OPINIóN
Actualizado 14/03/2016
Javier González Alonso

El pasado viernes, 11 de marzo, se cumplieron cinco años desde el accidente trágico accidente nuclear de Fukushima, en la costa nororiental de Japón. Un terremoto de 8,9 grados, en la escala de Richter, y el tsunami que desencadenó, con olas de 15 metros de altura, afectó gravemente a dicha central nuclear. En el momento del accidente la central disponía de 6 reactores, aunque únicamente estaban operando tres de ellos, pues los otros estaban en parada técnica por mantenimiento. Los reactores que estaban funcionando se pararon automáticamente, pues para enfriarlos es imprescindible la energía eléctrica, pero la red se había venido abajo por el terremoto; los generadores autónomos hicieron lo propio cuando llegó el tsunami, lo que provocó que, ante la falta de refrigeración, se fundieran los núcleos de los tres reactores que estaban en funcionamiento.

Que este accidente ocurriera en Japón, país con amplia experiencia en cuanto a vivir en permanente alerta geodinámica, está situado en el llamado "cinturón de fuego", la zona sísmicamente más inestable del planeta, habla de la peligrosidad intrínseca de la energía nuclear y de la incapacidad del ser humano para manejarla adecuadamente. En los días posteriores, y con las réplicas que suceden en todos los movimientos sísmicos, se sucedieron varias explosiones que empeoraron la situación. El combustible gastado, almacenado en piscinas, se sobrecalentó por la reducción del nivel de agua en su interior. Las autoridades decretaron una primera evacuación en un radio de veinte kilómetros alrededor de la planta, aunque fue aumentada paulatinamente hasta el doble de distancia. Todavía, hoy en día, se mantiene la zona de exclusión en los iniciales 20 kilómetros, sin que nadie sea capaz de poner fecha al regreso de la población. Y estamos hablando de 70.000 de los 200.000 desalojados iniciales, por no hablar de las 20.000 personas muertas en los primeros días.

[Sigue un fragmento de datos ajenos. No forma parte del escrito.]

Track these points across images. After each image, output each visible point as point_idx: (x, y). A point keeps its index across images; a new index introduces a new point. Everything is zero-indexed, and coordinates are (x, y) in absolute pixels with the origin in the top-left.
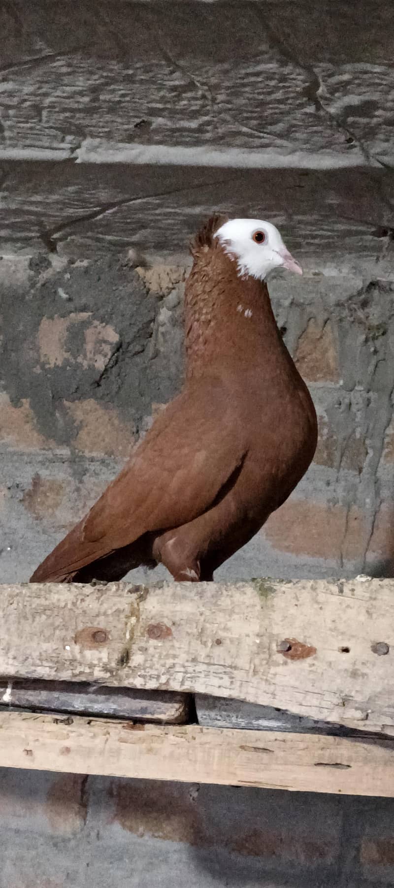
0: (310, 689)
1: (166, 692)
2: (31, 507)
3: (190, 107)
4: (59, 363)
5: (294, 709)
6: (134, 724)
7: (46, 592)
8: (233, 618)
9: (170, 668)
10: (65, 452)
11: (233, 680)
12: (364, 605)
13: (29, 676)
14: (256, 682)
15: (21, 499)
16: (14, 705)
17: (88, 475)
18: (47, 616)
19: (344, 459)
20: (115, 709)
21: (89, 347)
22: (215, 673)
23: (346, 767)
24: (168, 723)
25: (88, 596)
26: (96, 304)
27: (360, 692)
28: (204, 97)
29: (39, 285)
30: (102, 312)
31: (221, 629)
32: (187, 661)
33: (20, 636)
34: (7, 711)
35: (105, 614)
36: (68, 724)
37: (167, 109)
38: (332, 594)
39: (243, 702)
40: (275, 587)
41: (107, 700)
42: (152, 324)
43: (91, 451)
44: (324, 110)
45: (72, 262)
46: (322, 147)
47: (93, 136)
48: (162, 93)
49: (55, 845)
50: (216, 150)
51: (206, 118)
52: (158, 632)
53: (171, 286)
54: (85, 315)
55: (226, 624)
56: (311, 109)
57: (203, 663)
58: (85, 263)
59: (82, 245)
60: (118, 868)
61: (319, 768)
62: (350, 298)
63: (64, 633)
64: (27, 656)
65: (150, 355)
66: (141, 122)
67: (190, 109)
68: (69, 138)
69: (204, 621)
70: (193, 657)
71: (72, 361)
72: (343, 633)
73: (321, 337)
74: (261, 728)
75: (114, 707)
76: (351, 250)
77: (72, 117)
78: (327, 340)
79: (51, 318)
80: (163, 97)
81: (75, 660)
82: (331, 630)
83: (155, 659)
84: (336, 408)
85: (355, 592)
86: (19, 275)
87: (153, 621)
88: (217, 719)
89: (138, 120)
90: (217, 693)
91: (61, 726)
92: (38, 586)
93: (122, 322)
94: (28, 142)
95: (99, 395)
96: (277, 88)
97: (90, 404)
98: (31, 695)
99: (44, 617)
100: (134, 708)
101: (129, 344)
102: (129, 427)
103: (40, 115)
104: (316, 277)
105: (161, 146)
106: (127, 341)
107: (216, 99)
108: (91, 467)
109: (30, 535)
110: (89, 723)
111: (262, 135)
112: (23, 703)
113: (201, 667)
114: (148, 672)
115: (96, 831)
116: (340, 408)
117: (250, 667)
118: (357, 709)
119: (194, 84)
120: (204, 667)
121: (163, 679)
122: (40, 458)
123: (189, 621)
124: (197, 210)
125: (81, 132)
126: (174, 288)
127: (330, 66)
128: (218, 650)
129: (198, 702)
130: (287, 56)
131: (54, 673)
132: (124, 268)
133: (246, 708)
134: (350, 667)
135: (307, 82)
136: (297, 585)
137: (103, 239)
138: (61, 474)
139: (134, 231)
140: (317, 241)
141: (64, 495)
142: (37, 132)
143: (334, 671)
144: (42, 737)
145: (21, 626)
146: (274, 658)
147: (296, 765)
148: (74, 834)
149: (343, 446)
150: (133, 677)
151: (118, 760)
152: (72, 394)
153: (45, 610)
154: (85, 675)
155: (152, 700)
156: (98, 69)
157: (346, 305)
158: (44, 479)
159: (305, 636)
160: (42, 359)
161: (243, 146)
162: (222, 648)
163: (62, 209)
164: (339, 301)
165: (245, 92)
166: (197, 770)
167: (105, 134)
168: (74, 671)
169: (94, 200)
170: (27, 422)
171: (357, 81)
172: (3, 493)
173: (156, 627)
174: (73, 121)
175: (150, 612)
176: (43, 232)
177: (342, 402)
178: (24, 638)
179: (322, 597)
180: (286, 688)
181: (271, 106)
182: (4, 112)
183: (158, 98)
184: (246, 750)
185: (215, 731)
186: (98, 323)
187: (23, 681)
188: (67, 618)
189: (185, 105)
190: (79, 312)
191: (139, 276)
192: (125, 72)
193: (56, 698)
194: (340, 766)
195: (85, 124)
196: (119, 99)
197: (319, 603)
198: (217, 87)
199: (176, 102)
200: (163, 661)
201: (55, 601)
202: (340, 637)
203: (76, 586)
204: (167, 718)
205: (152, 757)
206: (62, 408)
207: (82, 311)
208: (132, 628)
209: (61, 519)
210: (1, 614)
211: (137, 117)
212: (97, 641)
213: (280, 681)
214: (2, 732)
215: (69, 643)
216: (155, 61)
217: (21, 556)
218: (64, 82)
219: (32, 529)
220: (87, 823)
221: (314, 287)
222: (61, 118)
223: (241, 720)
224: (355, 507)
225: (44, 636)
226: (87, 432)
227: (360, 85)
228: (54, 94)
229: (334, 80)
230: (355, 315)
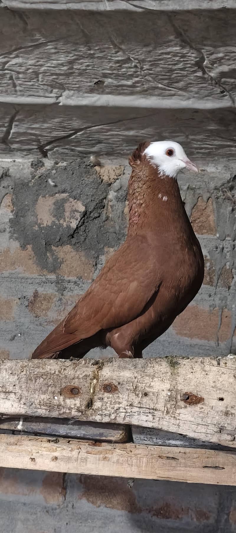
0: (200, 422)
1: (115, 424)
2: (32, 310)
3: (127, 73)
4: (49, 224)
5: (191, 435)
6: (95, 443)
7: (43, 364)
8: (154, 380)
9: (117, 410)
10: (53, 277)
11: (155, 417)
12: (233, 372)
13: (33, 414)
14: (168, 418)
15: (27, 305)
16: (24, 431)
17: (67, 291)
18: (44, 379)
19: (220, 281)
20: (84, 434)
21: (67, 214)
22: (144, 413)
23: (221, 469)
24: (116, 442)
25: (68, 367)
26: (71, 189)
27: (230, 424)
28: (136, 66)
29: (37, 177)
30: (74, 193)
31: (147, 387)
32: (127, 406)
33: (28, 391)
34: (20, 435)
35: (78, 378)
36: (56, 443)
37: (113, 73)
38: (213, 366)
39: (160, 430)
40: (179, 362)
41: (80, 429)
42: (105, 200)
43: (68, 277)
44: (208, 74)
45: (57, 163)
46: (206, 96)
47: (69, 90)
48: (111, 65)
49: (47, 512)
50: (143, 98)
51: (137, 79)
52: (109, 388)
53: (116, 177)
54: (64, 195)
55: (150, 384)
56: (200, 74)
57: (137, 407)
58: (65, 164)
59: (63, 153)
60: (85, 526)
61: (206, 469)
62: (223, 185)
63: (53, 389)
64: (32, 403)
65: (104, 218)
66: (98, 81)
67: (127, 74)
68: (55, 91)
69: (137, 382)
70: (131, 403)
71: (57, 222)
72: (220, 389)
73: (206, 208)
74: (171, 445)
75: (84, 432)
76: (223, 156)
77: (57, 79)
78: (209, 210)
79: (44, 197)
80: (111, 67)
81: (61, 405)
82: (212, 387)
83: (108, 405)
84: (214, 251)
85: (227, 365)
86: (25, 171)
87: (106, 382)
88: (144, 440)
89: (96, 80)
90: (145, 425)
91: (52, 444)
92: (38, 361)
93: (87, 199)
94: (31, 93)
95: (73, 242)
96: (179, 62)
97: (68, 248)
98: (34, 426)
99: (42, 379)
100: (95, 433)
101: (91, 212)
102: (91, 262)
103: (38, 77)
104: (202, 172)
105: (110, 96)
106: (90, 210)
107: (143, 68)
108: (68, 286)
109: (32, 326)
110: (69, 442)
111: (170, 89)
112: (30, 430)
113: (135, 409)
114: (104, 412)
115: (71, 503)
116: (217, 250)
117: (164, 410)
118: (228, 434)
119: (130, 59)
120: (137, 409)
121: (113, 417)
122: (38, 281)
123: (127, 382)
124: (132, 133)
125: (62, 87)
126: (118, 179)
127: (211, 48)
128: (145, 399)
129: (133, 429)
130: (185, 43)
131: (48, 413)
132: (88, 167)
133: (161, 433)
134: (224, 410)
135: (197, 58)
136: (192, 360)
137: (75, 150)
138: (50, 290)
139: (93, 145)
140: (203, 151)
141: (52, 303)
142: (36, 87)
143: (215, 412)
144: (41, 450)
145: (28, 385)
146: (179, 404)
147: (191, 467)
148: (59, 506)
149: (219, 273)
150: (95, 415)
151: (86, 464)
152: (57, 243)
153: (43, 375)
154: (67, 414)
155: (106, 428)
156: (73, 50)
157: (220, 189)
158: (41, 293)
159: (197, 391)
160: (39, 222)
161: (159, 95)
162: (147, 398)
163: (51, 132)
164: (216, 186)
165: (161, 64)
166: (133, 470)
167: (76, 88)
168: (60, 412)
169: (70, 127)
170: (30, 259)
171: (227, 58)
172: (16, 302)
173: (108, 385)
174: (57, 81)
175: (105, 376)
176: (40, 145)
177: (218, 247)
178: (30, 392)
179: (207, 368)
180: (186, 422)
181: (176, 72)
182: (17, 75)
183: (108, 67)
184: (162, 459)
185: (143, 447)
186: (73, 200)
187: (30, 417)
188: (56, 380)
189: (124, 71)
190: (61, 193)
191: (97, 172)
192: (89, 52)
193: (49, 427)
194: (218, 468)
195: (64, 83)
196: (85, 68)
197: (205, 371)
198: (143, 61)
199: (119, 69)
200: (113, 406)
201: (48, 370)
202: (218, 391)
203: (61, 361)
204: (115, 439)
205: (107, 462)
206: (51, 251)
207: (62, 193)
208: (94, 386)
209: (51, 317)
210: (16, 377)
211: (96, 78)
212: (73, 394)
213: (182, 418)
214: (17, 448)
215: (57, 395)
216: (107, 46)
217: (27, 339)
218: (52, 58)
219: (33, 323)
220: (66, 499)
221: (202, 178)
222: (50, 79)
223: (159, 440)
224: (226, 310)
225: (42, 391)
226: (66, 265)
227: (229, 59)
228: (46, 65)
229: (213, 57)
230: (226, 195)
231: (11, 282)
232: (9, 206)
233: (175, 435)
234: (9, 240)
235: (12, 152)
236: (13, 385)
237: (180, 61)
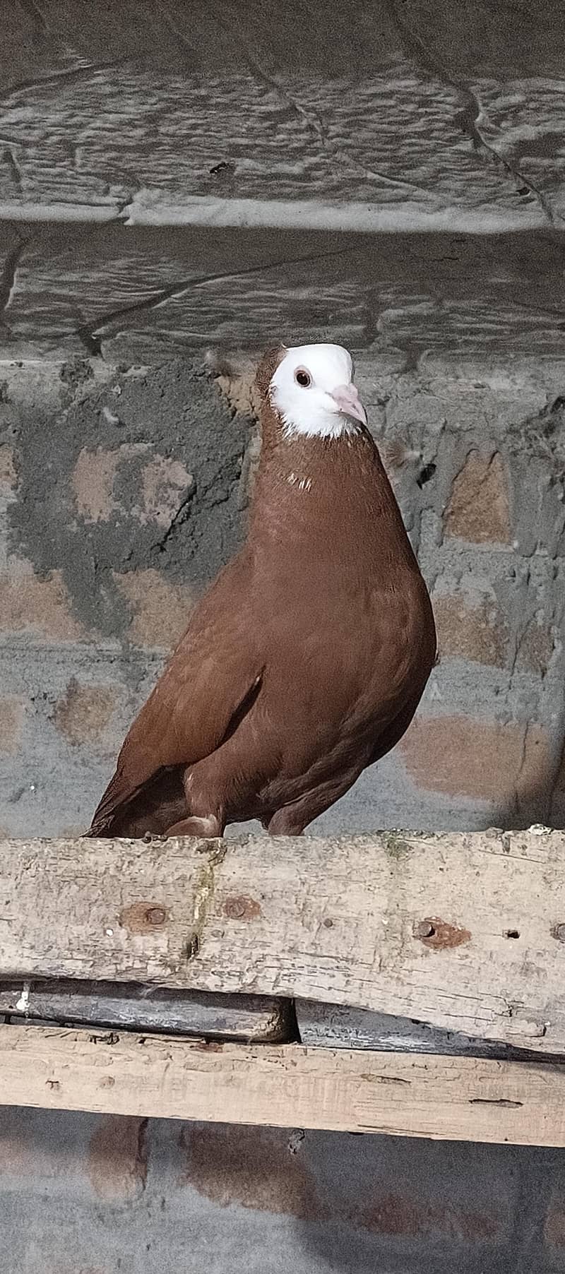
0: (462, 991)
1: (253, 996)
2: (63, 728)
3: (291, 143)
4: (105, 517)
5: (439, 1021)
6: (207, 1043)
7: (77, 850)
8: (349, 888)
9: (257, 961)
10: (113, 646)
11: (350, 979)
12: (540, 869)
13: (54, 973)
14: (383, 982)
15: (51, 715)
16: (32, 1016)
17: (147, 679)
18: (79, 886)
19: (521, 655)
20: (179, 1022)
21: (149, 493)
22: (324, 969)
23: (515, 1105)
24: (256, 1041)
25: (139, 857)
26: (158, 431)
27: (533, 995)
28: (310, 128)
29: (75, 403)
30: (166, 443)
31: (331, 905)
32: (283, 951)
33: (40, 915)
34: (23, 1024)
35: (163, 883)
36: (112, 1043)
37: (257, 146)
38: (494, 853)
39: (365, 1010)
40: (410, 843)
41: (168, 1008)
42: (241, 459)
43: (151, 646)
44: (486, 147)
45: (123, 369)
46: (483, 202)
47: (149, 187)
48: (249, 123)
49: (100, 1217)
50: (327, 205)
51: (314, 160)
52: (240, 908)
54: (142, 447)
55: (340, 897)
56: (466, 146)
57: (307, 954)
58: (143, 371)
59: (138, 345)
60: (193, 1251)
61: (477, 1106)
62: (529, 421)
63: (103, 910)
64: (50, 944)
65: (239, 505)
66: (220, 165)
67: (290, 147)
68: (115, 189)
69: (308, 893)
70: (292, 945)
71: (124, 513)
72: (510, 910)
73: (486, 479)
74: (393, 1048)
75: (178, 1018)
76: (528, 351)
77: (119, 159)
78: (494, 482)
79: (93, 450)
80: (250, 129)
81: (121, 950)
82: (491, 905)
83: (236, 949)
84: (508, 581)
85: (527, 850)
86: (46, 390)
87: (233, 892)
88: (327, 1035)
89: (215, 163)
90: (327, 997)
91: (101, 1045)
92: (67, 844)
93: (197, 456)
94: (57, 195)
95: (164, 564)
96: (416, 116)
97: (150, 576)
98: (58, 1001)
99: (75, 886)
100: (206, 1020)
101: (206, 489)
103: (73, 156)
104: (479, 390)
105: (249, 201)
106: (203, 484)
107: (328, 131)
108: (151, 668)
109: (62, 767)
110: (142, 1042)
111: (395, 183)
112: (47, 1013)
113: (304, 960)
114: (226, 967)
115: (159, 1196)
116: (513, 581)
117: (374, 961)
118: (529, 1020)
119: (296, 109)
120: (308, 960)
121: (248, 978)
122: (78, 656)
123: (284, 893)
124: (304, 294)
125: (133, 181)
127: (492, 82)
128: (327, 935)
129: (300, 1010)
130: (429, 69)
131: (90, 969)
132: (200, 378)
133: (367, 1018)
134: (520, 960)
135: (459, 107)
136: (442, 840)
137: (168, 336)
138: (107, 678)
139: (212, 324)
140: (479, 338)
141: (113, 710)
142: (69, 180)
143: (496, 967)
144: (73, 1062)
145: (42, 901)
146: (409, 946)
147: (442, 1102)
148: (129, 1203)
149: (519, 636)
150: (205, 975)
151: (184, 1096)
152: (124, 562)
153: (77, 877)
154: (135, 971)
155: (233, 1008)
156: (156, 88)
157: (522, 431)
158: (84, 686)
159: (454, 915)
160: (80, 512)
161: (368, 200)
162: (333, 933)
163: (106, 292)
164: (512, 425)
165: (370, 121)
166: (299, 1110)
167: (168, 183)
168: (118, 966)
169: (154, 279)
170: (59, 603)
171: (532, 105)
172: (24, 706)
173: (238, 902)
174: (120, 164)
175: (229, 880)
176: (80, 325)
177: (517, 573)
178: (46, 918)
179: (479, 858)
180: (426, 990)
181: (407, 141)
182: (21, 150)
183: (244, 130)
184: (370, 1081)
185: (324, 1053)
186: (162, 458)
187: (46, 980)
188: (108, 889)
189: (283, 141)
190: (134, 442)
191: (221, 390)
192: (196, 92)
193: (93, 1005)
194: (507, 1103)
195: (138, 168)
196: (185, 132)
197: (474, 866)
198: (329, 113)
199: (268, 136)
200: (248, 951)
201: (91, 864)
202: (505, 916)
203: (121, 843)
204: (254, 1033)
205: (234, 1090)
206: (110, 582)
207: (138, 442)
208: (202, 903)
209: (108, 744)
210: (12, 883)
211: (214, 158)
212: (151, 923)
213: (418, 981)
214: (15, 1056)
215: (111, 926)
216: (238, 77)
217: (51, 799)
218: (106, 108)
219: (66, 759)
220: (147, 1187)
221: (476, 404)
222: (103, 159)
223: (363, 1037)
224: (537, 726)
225: (75, 915)
226: (145, 618)
227: (536, 110)
228: (92, 125)
229: (499, 103)
230: (535, 446)
231: (14, 660)
232: (8, 474)
233: (402, 1024)
234: (8, 556)
235: (16, 343)
236: (4, 902)
237: (418, 114)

Un país, Japón, cuyo primer ministro en aquellos momentos, Naoto Kan, era un firme defensor de la energía nuclear, aunque ha cambiado de opinión y ahora es uno de sus detractores más destacados. En una reciente entrevista afirmaba: "ahora pienso que todas las centrales nucleares deberían cerrarse y haré todo lo que sea útil para que eso suceda". Aquí, y pese a los accidentes que también hemos sufrido, alguno de ellos calificados como muy graves, aunque no fueran dados a conocer a la opinión pública, el gobierno en funciones, con el ministro Soria a la cabeza, insiste en prolongar la vida útil de la central de Santa María de Garoña, incluso en contra de los informes de los organismos nucleares o de las propias compañías eléctricas, a las que las inversiones que tendrían que realizar les disuade de continuar con ella abierta.

Ojiplático me quedo por el empecinamiento de estos señores que, lejos de pensar en el bien común, parecen pensar exclusivamente en los cargos que les esperan cuando cesen en sus cargos actuales. Según los últimos estudios realizados, la fuga de elementos radiactivos continúa desde la central de Fukushima al océano Pacífico, con unos niveles en agua que son entre 10 y 100 veces mayores que los registrados antes del accidente, además de señalar el peligro asociado a los tanques de almacenamiento del agua radiactiva, que ya han sufrido varias fugas de agua contaminada. Parte de cuyos mismos elementos radiactivos quiere dejar expuestos la empresa minera Berkeley, en la mina de uranio de Retortillo y Villavieja de Yeltes, con la aquiescencia de las instituciones autonómicas y nacionales? salvo que lo paremos.